**WORK INSTRUCTIONS**
Repeat each entry below exactly, omitting any picture it holds.

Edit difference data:
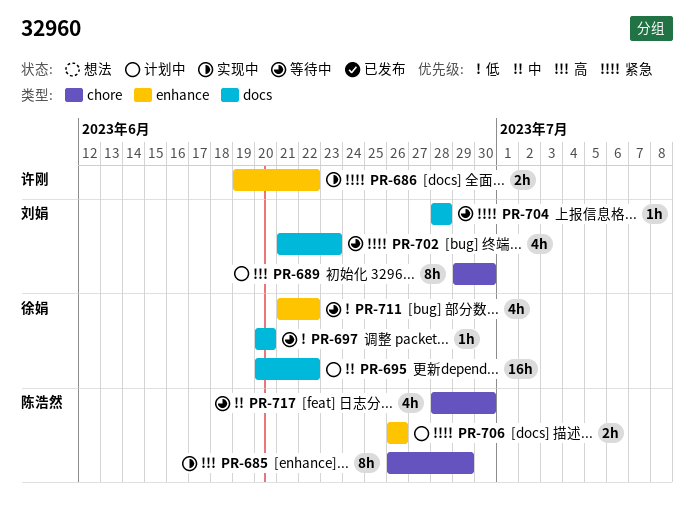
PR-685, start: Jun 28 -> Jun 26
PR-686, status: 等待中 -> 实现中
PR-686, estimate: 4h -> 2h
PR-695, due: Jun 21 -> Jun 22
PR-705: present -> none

**WRITTEN SOLUTION**
PR-685, start: Jun 28 -> Jun 26
PR-686, status: 等待中 -> 实现中
PR-686, estimate: 4h -> 2h
PR-695, due: Jun 21 -> Jun 22
PR-705: present -> none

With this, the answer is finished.